Review: ’71 (2014)

Michelle Peace Photos

By James Embree

’71 (2014)

Director: Yann Demange

Starring: Jack O’Connell, Richard Dormer, Killian Scott, Sam Reid, Paul Thomas

3/4

Yann Demange’s directorial debut ’71 manages to include all the required aspects. Not only of a good war film, but a realistic portrait of the effects of warfare- shootouts, explosions, riots, psychological conflict, and the desperation of not only those involved but those caught in the middle.

What they’re willing to do for their country, and for themselves. All in one horrendous night. There’s a certain detachment this movie has from its protagonist, but that doesn’t detract the impact of the onscreen actions in the slightest. While ’71 may not work on the scale that Apocalypse Now operates on, this film may function on a personal and humane level that is more relatable to the audience.

The less desirable qualities of people are shown in this film.

This movie is at times driven by impulses, honest mistakes, and betrayal.

The English teenager Gary Hook (O’Connell) joins the British army around 1971 (naturally), and is deployed into Belfast around the time that The Troubles began in Ireland. When they arrive, Hook notices that a lot of his fellow soldiers are surprisingly hostile towards the protesting civilians.

After chaos ensues with Catholic protesters, Hook is separated from his group, and subsequently accidentally abandoned. He then has to survive the night, while avoiding almost all pedestrians and watching his back for not one but two rebellious factions.

The plot is not about The Troubles, the British army, or even about any completely concise moral, but about the man surviving the night. There are antagonistic human beings on both sides, and neither side is very beneficiary to our protagonist. Most of the movie’s 99 minute runtime fixates on problems that are completely in the moment.

Hook is constantly under pressure by the world he’s been placed in, and the adrenaline doesn’t let up.

As previously stated, Gary is not fully displayed to us. Sure we see him interact with his younger brother to give him a sense of compassion, but we don’t see him in any other personal aspects.

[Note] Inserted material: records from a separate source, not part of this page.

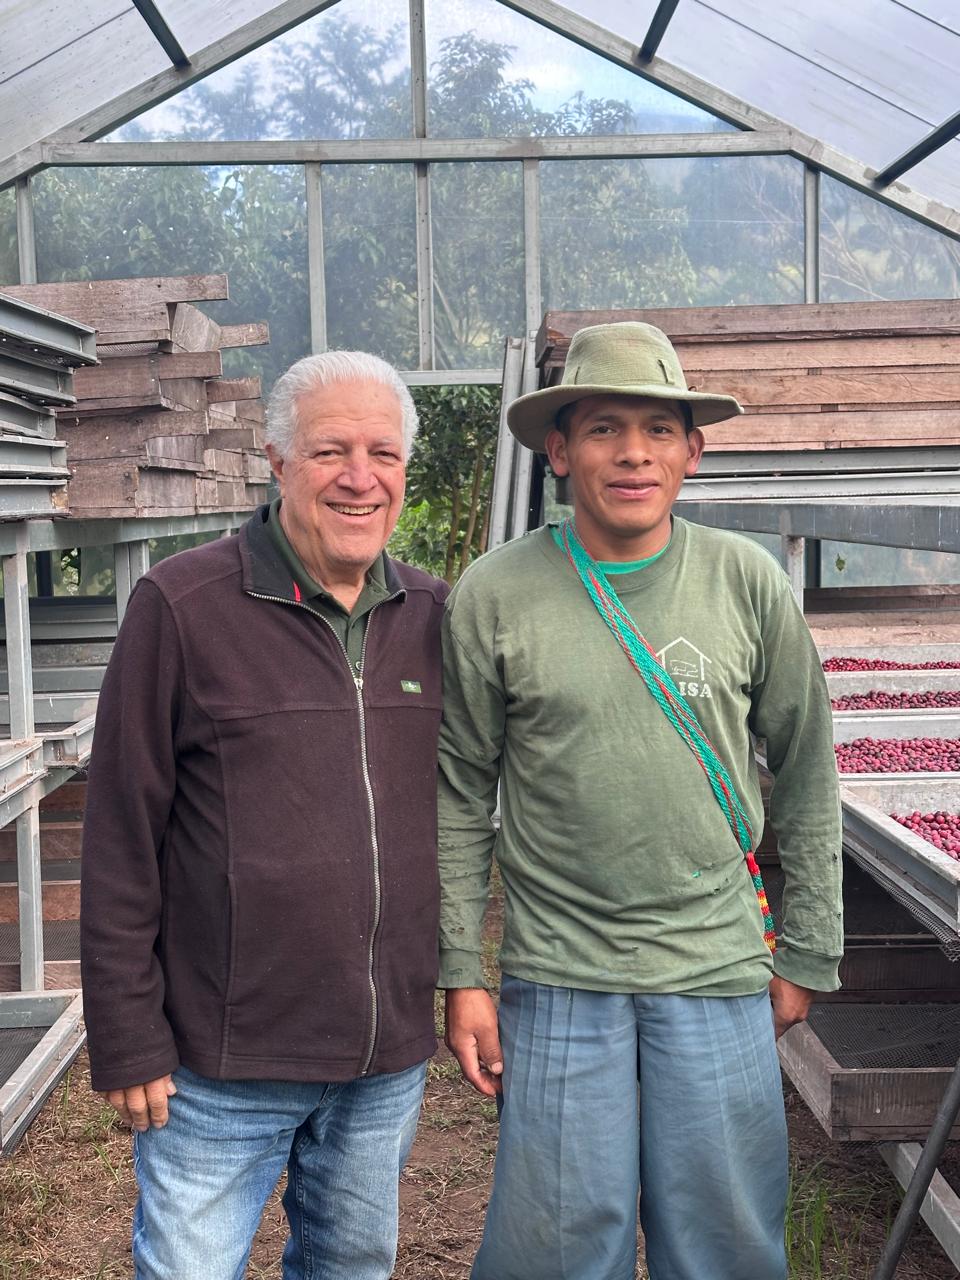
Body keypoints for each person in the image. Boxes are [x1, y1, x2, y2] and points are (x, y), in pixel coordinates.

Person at [438, 321, 843, 1280]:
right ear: (559, 451)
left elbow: (807, 767)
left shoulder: (745, 581)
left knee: (724, 1241)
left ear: (692, 451)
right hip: (558, 970)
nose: (633, 453)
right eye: (604, 428)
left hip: (716, 964)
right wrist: (460, 971)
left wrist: (810, 950)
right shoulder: (494, 595)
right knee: (558, 1246)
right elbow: (458, 792)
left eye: (659, 429)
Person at [80, 350, 448, 1280]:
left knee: (352, 1265)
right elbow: (121, 834)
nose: (360, 477)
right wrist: (127, 1034)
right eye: (330, 451)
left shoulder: (435, 615)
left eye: (383, 453)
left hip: (381, 1061)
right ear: (278, 461)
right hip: (219, 1064)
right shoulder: (182, 607)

This was probably used to make him an unbiased observer, someone who could almost be anyone, walking through and suffering the tragedies depicted so the audience can project themselves into it all the better. This detachment was a risky option, but not a reasonless one. It’s essentially a step-by-step walkthrough of any lone soldier’s night in Belfast in 1971.

This film is extremely fast-paced after its opening few minutes, and constantly has a paranoid feel to it thanks to its handheld-camera filming method, that pick up mostly after the deployment.

This method makes itself known but doesn’t annoy us.

There is also the employment of the rather obnoxious “shaky cam” method.

However, in this situation it is not made to make the sequences completely incoherent, and is used well after the sequences are executed, in a sometimes effective but sometimes overbearing attempt to thrill us even more after certain scenes.

Although this movie was vastly entertaining, it ends just quickly enough to be underwhelming. I felt that the ending, even though it wrapped up with properly finishing Hook’s story, was incomplete considering what the rest of ’71 presented us. This may be rather contradictory in comparison to the fact that this film is apparently true-to-life.

Nobody is going to insult this film or belittle the story being told, but the film isn’t assertive in its significance. Through its briefness and some of its characters, I find its perfection to be somewhat cut short.

Its assertion as an action film at times creates a “flash over substance” that while giving it real emotional depth through its horrors, it doesn’t assert its place as an unforgettable film.